Nel 2023, nella stessa azienda, erano morti tre lavoratori a seguito di un’altra esplosione nel laboratorio. A perdere la vita, quel giorno, furono un padre e i suoi due figli: Franco, Anna e Claudio Colle. Tutti di Avezzano e parenti delle vittime di oggi.
“Il teatro della strage è lo stesso del 2023. Per la morte della famiglia Colle il procedimento penale di fronte al Tribunale di Rieti, a carico dei titolari della Pirotecnica Mattei, si concluse con un patteggiamento a quattro anni per ciascuno e il dissequestro della fabbrica dopo due anni di fermo. Un anno dalla riapertura. Una nuova strage”, continua Bozzer, sottolineando come “il settore pirotecnico è da sempre legato ad un elevato indice di rischio. Tra il 2020 e il 2025, circa quattro persone all’anno sono morte nel corso di attività legate a questo tipo d’industria, segnata inoltre da un alto tasso di irregolarità”. “Proprio i titolari della Pirotecnica Mattei sono stati già indagati per caporalato e detenzione illecita di materiale esplosivo. Ci si domanda e ci si domanderà a seguito dei primi accertamenti e delle indagini, che ci auguriamo non risentano di lentezze determinate dal periodo estivo, se i controlli sullo stabilimento siano stati recenti e puntuali, data la riapertura dello stesso nel 2025 a seguito di un incidente mortale plurimo sul lavoro”, osserva il presidente dell’Anmil.
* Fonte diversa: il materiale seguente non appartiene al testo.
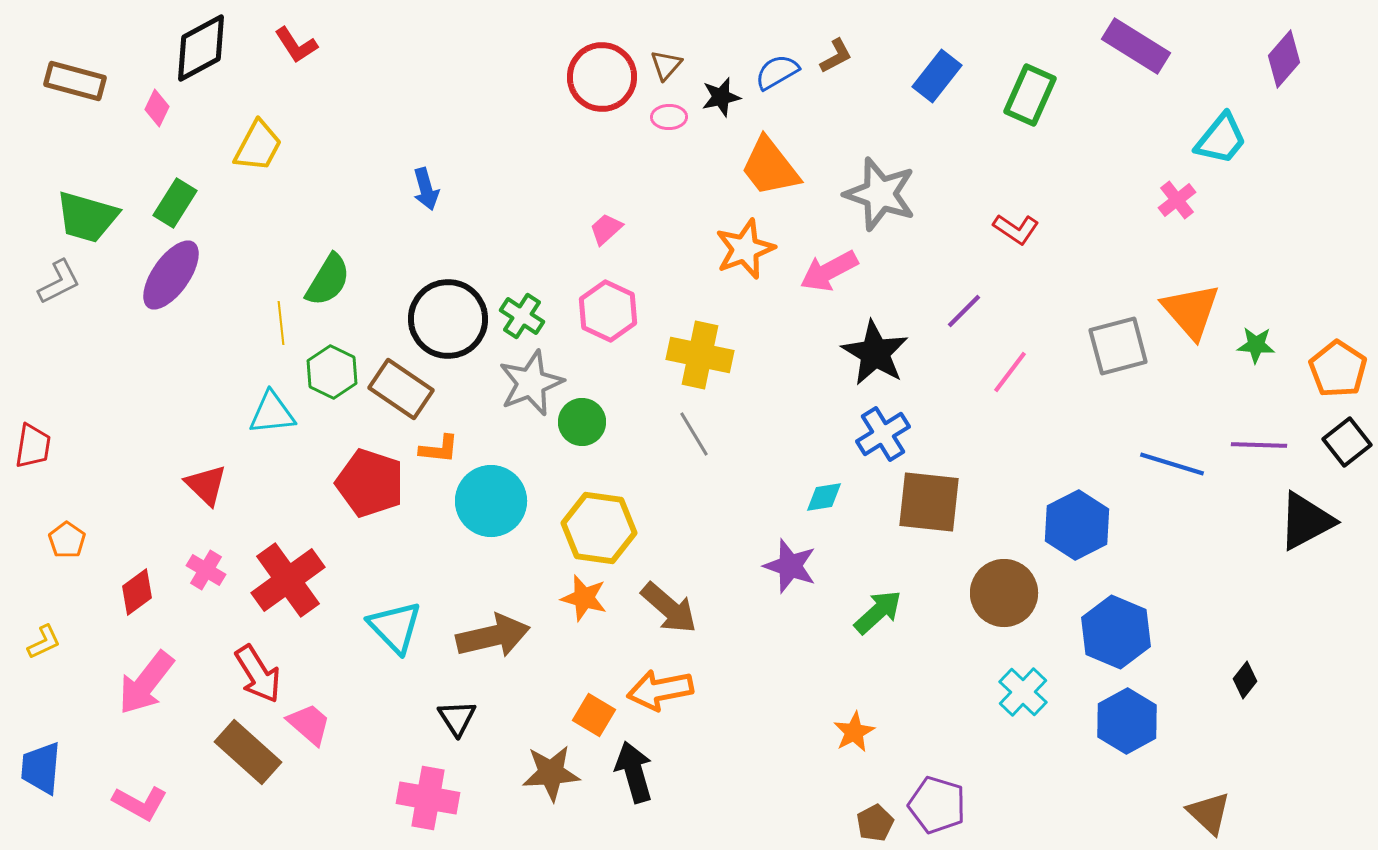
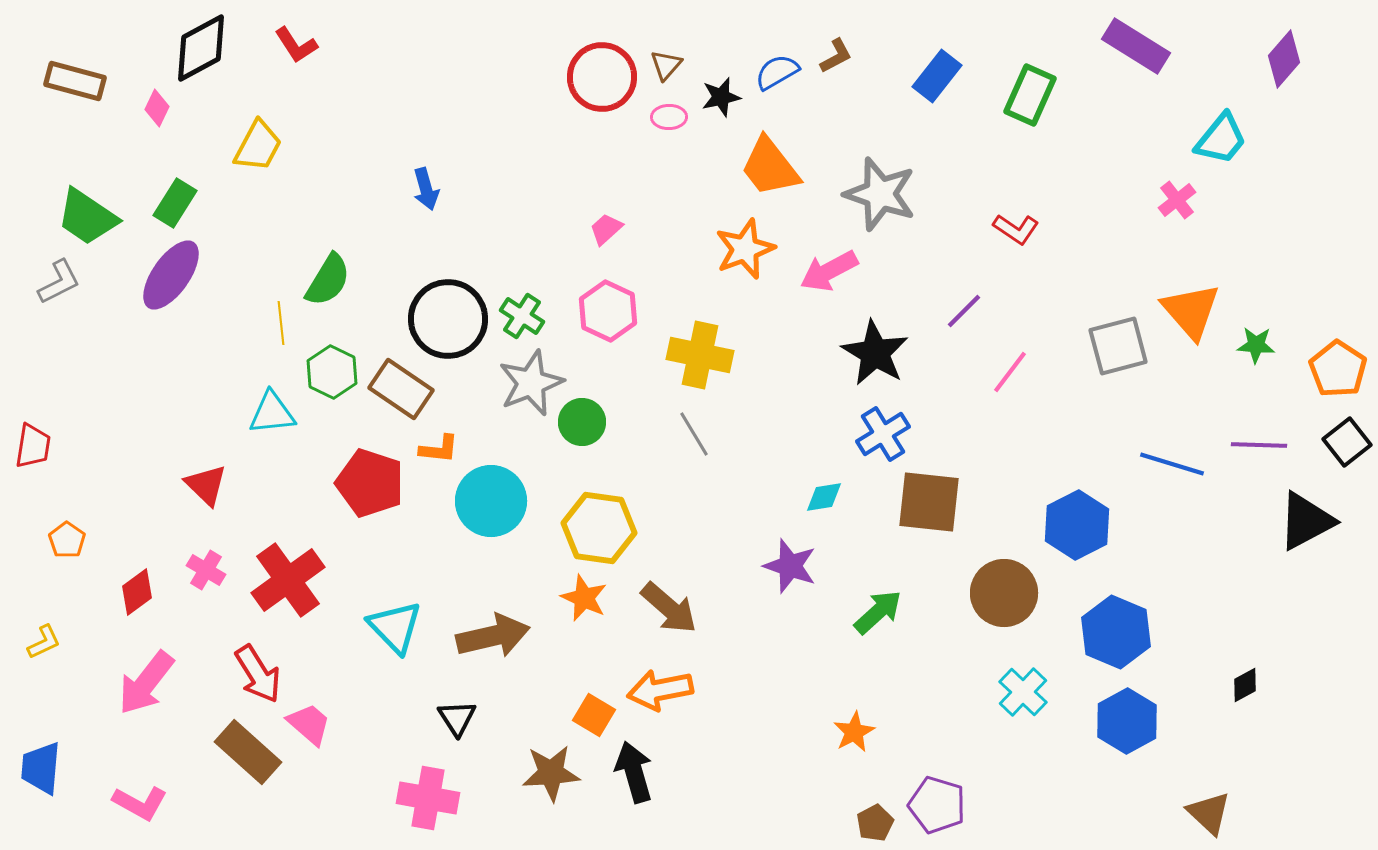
green trapezoid at (87, 217): rotated 18 degrees clockwise
orange star at (584, 598): rotated 9 degrees clockwise
black diamond at (1245, 680): moved 5 px down; rotated 24 degrees clockwise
“Lo scorso 8 marzo eravamo alla Camera dei deputati con la madre e le sorelle delle gemelle Aurora e Sara Esposito, morte insieme al diciottenne Samuel Tafciu il 18 novembre del 2024 per l’esplosione di una fabbrica illegale di fuochi d’artificio ad Ercolano”, ricorda Bozzer.
Per la morte dei tre giovani, i datori di lavoro Pasquale Punzo e Vincenzo D’Angelo sono stati condannati a 17 anni e 6 mesi di reclusione per omicidio volontario. “Una sentenza storica per il nostro ordinamento in materia di morti sul luogo di lavoro, dato il riconoscimento dell’aggravante dell’omicidio volontario. Un riconoscimento che ci auguriamo dimostri tutto il suo valore di precedente giudiziario per alzare le pene verso chi continua a mettere a rischio la vita dei lavoratori del nostro Paese”, conclude il presidente dell’Anmil.